• **Activity**
Please copy the lines starting at the line that contains "Photoshop sobre su" and ending at the line that contains "escuela ¡Cómo los de antes, pero", with both of those lines included and each character kept as it stands.

• **Data in this exercise**
★ ★ ★ ★ ★
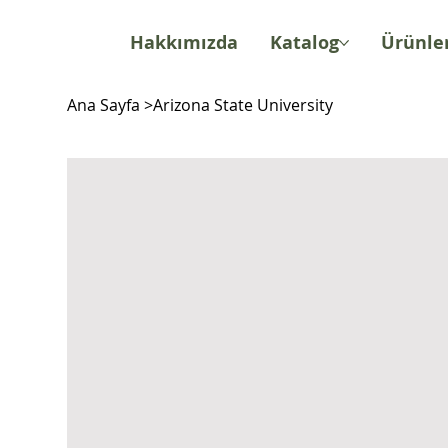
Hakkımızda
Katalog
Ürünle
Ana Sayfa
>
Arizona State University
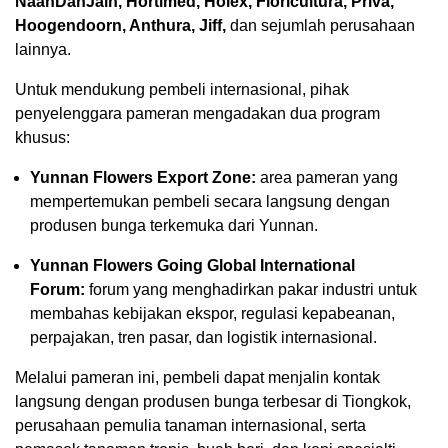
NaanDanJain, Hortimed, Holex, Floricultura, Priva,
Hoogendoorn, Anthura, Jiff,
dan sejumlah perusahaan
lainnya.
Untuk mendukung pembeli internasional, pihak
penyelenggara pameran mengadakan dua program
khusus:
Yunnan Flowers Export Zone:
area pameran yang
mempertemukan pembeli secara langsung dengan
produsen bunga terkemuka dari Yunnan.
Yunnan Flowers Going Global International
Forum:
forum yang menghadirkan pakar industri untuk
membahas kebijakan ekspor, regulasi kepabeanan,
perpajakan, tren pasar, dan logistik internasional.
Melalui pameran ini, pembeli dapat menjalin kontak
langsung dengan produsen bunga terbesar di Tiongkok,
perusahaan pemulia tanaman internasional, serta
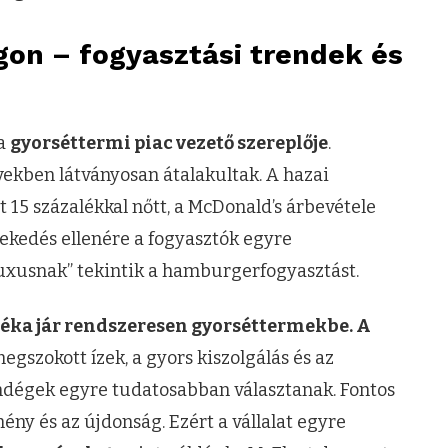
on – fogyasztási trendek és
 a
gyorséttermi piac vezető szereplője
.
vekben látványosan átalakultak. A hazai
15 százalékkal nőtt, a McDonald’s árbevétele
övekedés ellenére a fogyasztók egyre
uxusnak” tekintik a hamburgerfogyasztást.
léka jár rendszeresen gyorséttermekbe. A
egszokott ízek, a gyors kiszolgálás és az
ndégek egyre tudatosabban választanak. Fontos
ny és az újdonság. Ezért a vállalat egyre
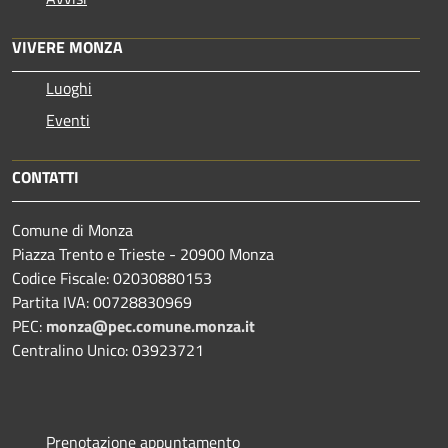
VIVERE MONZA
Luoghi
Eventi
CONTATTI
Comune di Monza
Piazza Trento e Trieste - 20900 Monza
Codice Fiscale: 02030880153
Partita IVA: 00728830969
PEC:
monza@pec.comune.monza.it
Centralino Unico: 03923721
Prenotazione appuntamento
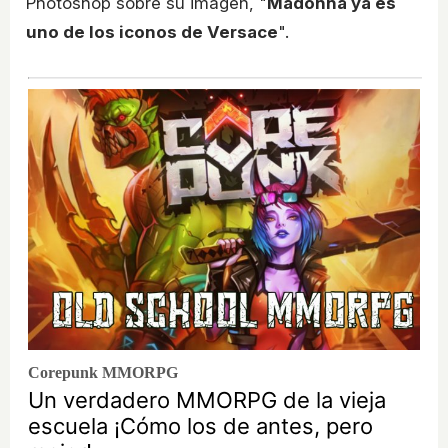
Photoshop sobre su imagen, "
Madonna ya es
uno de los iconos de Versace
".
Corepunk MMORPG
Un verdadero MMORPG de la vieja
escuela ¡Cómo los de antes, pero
★ ★ ★ ★ ★
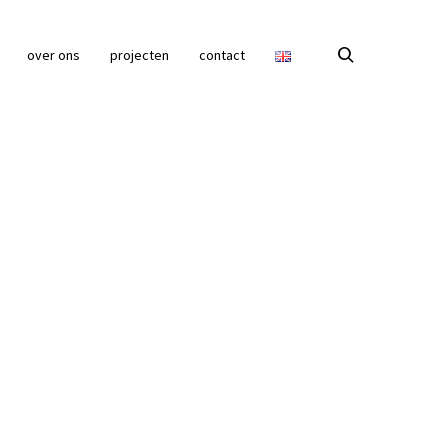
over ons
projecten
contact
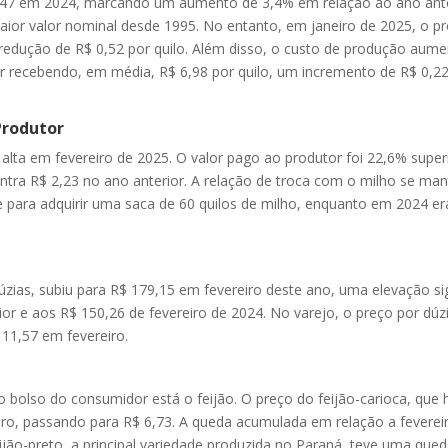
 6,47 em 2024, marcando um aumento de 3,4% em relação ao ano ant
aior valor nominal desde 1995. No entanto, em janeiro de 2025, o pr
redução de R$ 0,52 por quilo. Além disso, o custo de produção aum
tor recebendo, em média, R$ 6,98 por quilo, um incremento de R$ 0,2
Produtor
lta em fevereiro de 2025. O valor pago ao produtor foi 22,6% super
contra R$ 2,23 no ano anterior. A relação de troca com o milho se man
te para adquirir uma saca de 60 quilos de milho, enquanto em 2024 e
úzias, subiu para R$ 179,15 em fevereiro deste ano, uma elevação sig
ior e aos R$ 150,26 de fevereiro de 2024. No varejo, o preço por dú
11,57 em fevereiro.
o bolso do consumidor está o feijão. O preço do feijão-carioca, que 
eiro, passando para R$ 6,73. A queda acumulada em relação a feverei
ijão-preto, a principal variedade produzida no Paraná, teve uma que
★ ★ ★ ★ ★
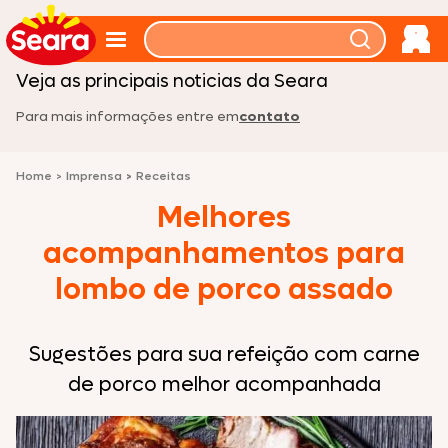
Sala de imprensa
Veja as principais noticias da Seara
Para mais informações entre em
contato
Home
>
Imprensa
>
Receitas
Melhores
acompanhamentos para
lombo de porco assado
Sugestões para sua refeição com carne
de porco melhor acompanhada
★ ★ ★ ★ ★
• **Completed exercise**
Photoshop sobre su imagen, "
Madonna ya es
uno de los iconos de Versace
".
Corepunk MMORPG
Un verdadero MMORPG de la vieja
escuela ¡Cómo los de antes, pero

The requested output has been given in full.